Tout simplement parce que, comme le souligne Mark S. Boguski (Fred Hutchinsson Cancer Research Center), dans un entretien pour Nature, les biologistes travaillaient jusqu’alors « dans le noir » et qu’ils voient maintenant le champ de leurs recherches « s’illuminer ».

Née en 1909 des travaux de Clarence Cook Little, la souris de laboratoire devient en 1921 la C57BL, souris la plus utilisée par les généticiens et dont le séquençage du génome vient de s’achever. En 1987 la première souris « knockout » voit le jour lorsqu’une équipe de chercheurs parvient à activer un gène présélectionné dans les cellules souches embryonnaires. Dès la fin des années 80, la recherche est donc capable de déclencher et d’observer le développement d’un caractère ou d’une maladie comme le cancer chez la souris au moment précis où l’expérimentateur le décide...

Et quand on sait que le séquençage, en 2002, du génome de Mus musculus a révélé 30 000 gènes dont 99 % admettent une contrepartie directe dans le génome humain, on se rend un peu mieux compte du formidable outil maintenant mis à disposition des chercheurs du monde entier.

Le décryptage du génome de la souris n’est pourtant qu’une première étape, car si travailler sur des modèles de souris autorise des manipulations sur chaque gène pour déterminer précisément leur fonction, il reste néanmoins à identifier les effets de leur mutation.

Cependant c’est tout le rythme et le caractère de la recherche qui se trouve aujourd’hui réorienté et précisé car chaque observation physiologique, clinique et comportementale va dorénavant permettre des comparaisons inédites entre les génomes des espèces murine et humaine.

Par ailleurs, si les humains et les souris semblent avoir approximativement le même nombre de gènes, le génome murin (2,5 milliards de paires de bases) est inférieur de 14 % à son homologue humain (2,9 milliards de paires de bases). Plus encore, les séquences génétiques entre les deux espèces sont similaires à 90 % et toutes deux aiment le fromage !

Bref, tout laisse à penser qu’il y a environ 75 à 125 millions d’années, un ancêtre commun aux souris et aux hommes parcourait notre terre.
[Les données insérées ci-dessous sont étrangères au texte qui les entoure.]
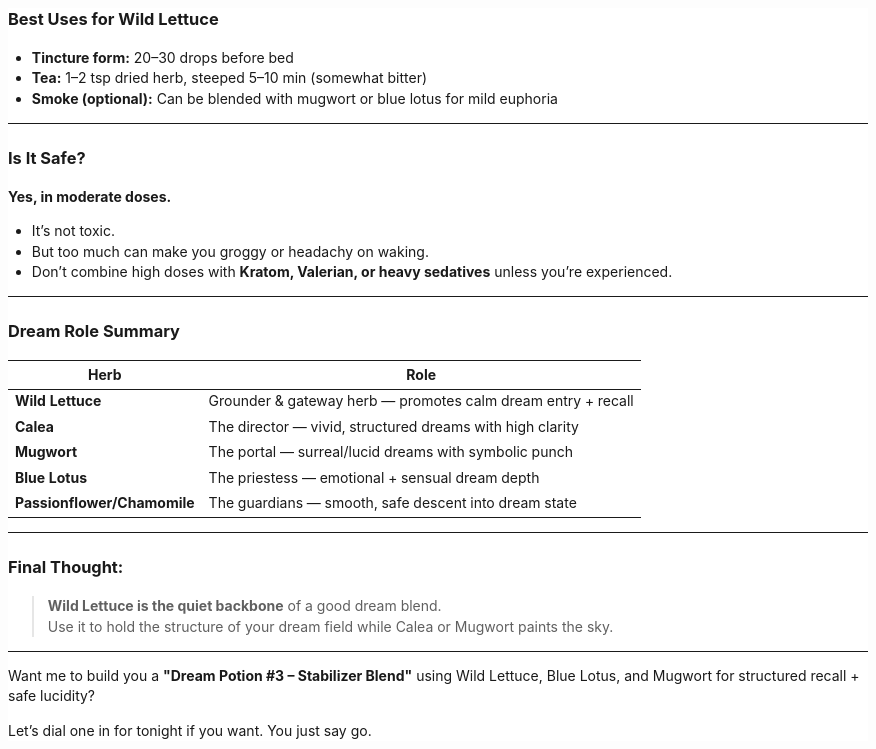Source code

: 
### **Best Uses for Wild Lettuce**
- **Tincture form:** 20–30 drops before bed
- **Tea:** 1–2 tsp dried herb, steeped 5–10 min (somewhat bitter)
- **Smoke (optional):** Can be blended with mugwort or blue lotus for mild euphoria

---

### **Is It Safe?**
**Yes, in moderate doses.**  
- It’s not toxic.
- But too much can make you groggy or headachy on waking.
- Don’t combine high doses with **Kratom, Valerian, or heavy sedatives** unless you’re experienced.

---

### **Dream Role Summary**
| Herb | Role |
|------|------|
| **Wild Lettuce** | Grounder & gateway herb — promotes calm dream entry + recall |
| **Calea** | The director — vivid, structured dreams with high clarity |
| **Mugwort** | The portal — surreal/lucid dreams with symbolic punch |
| **Blue Lotus** | The priestess — emotional + sensual dream depth |
| **Passionflower/Chamomile** | The guardians — smooth, safe descent into dream state |

---

### Final Thought:
> **Wild Lettuce is the quiet backbone** of a good dream blend.  
> Use it to hold the structure of your dream field while Calea or Mugwort paints the sky.

---

Want me to build you a **"Dream Potion #3 – Stabilizer Blend"** using Wild Lettuce, Blue Lotus, and Mugwort for structured recall + safe lucidity?

Let’s dial one in for tonight if you want. You just say go.
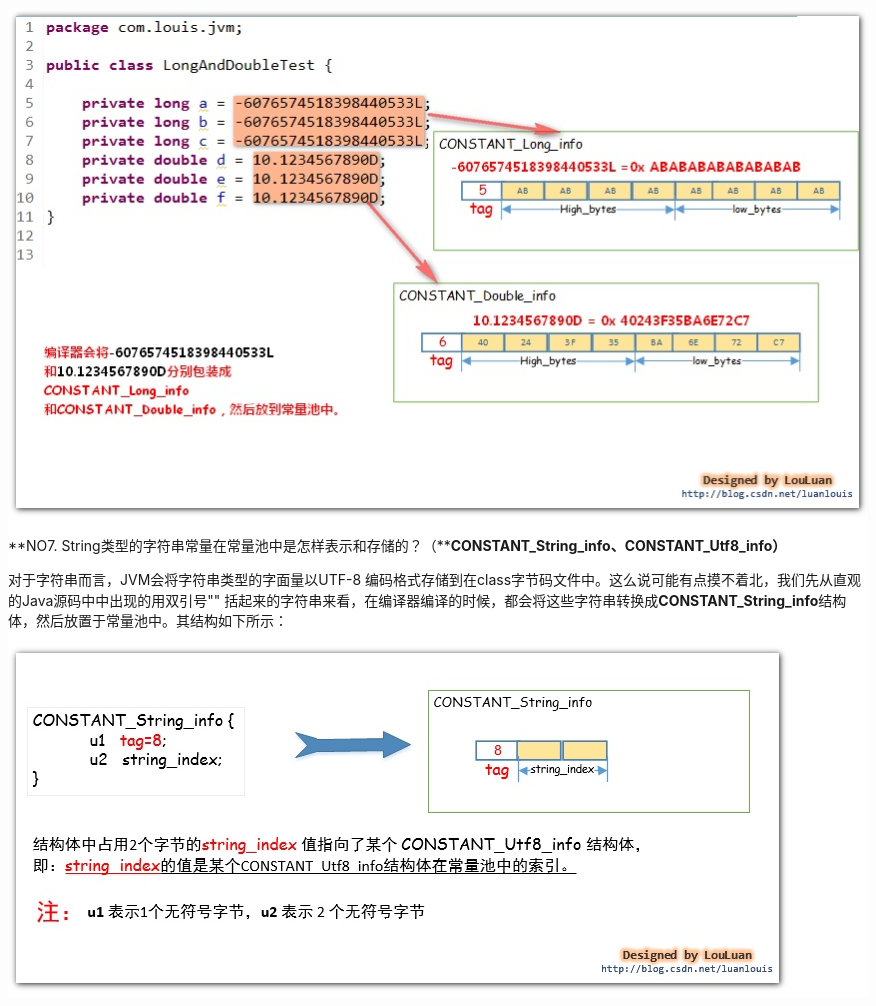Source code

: ![](media/15794158818633/15794162565308.jpg)


**NO7. String类型的字符串常量在常量池中是怎样表示和存储的？（****CONSTANT_String_info、CONSTANT_Utf8_info）**


   对于字符串而言，JVM会将字符串类型的字面量以UTF-8 编码格式存储到在class字节码文件中。这么说可能有点摸不着北，我们先从直观的Java源码中中出现的用双引号"" 括起来的字符串来看，在编译器编译的时候，都会将这些字符串转换成**CONSTANT_String_info**结构体，然后放置于常量池中。其结构如下所示：

![](media/15794158818633/15794162727453.jpg)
Pourquoi les souris ne nous ressemblent-elles pas plus ? Là encore l’analyse des deux séquences va être riche d’enseignements sur la dynamique d’évolution génétique. Certaines zones du génome ne correspondent en effet à aucune fonction et se répartissent dans le génome au fils du temps, donnant ainsi de précieuses indications sur les processus évolutifs et leur vitesse. Le séquençage du génome de Mus musculus annonce donc bien une nouvelle ère de la recherche en génétique en fournissant aux chercheurs un outil précieux à de nombreux points de vue.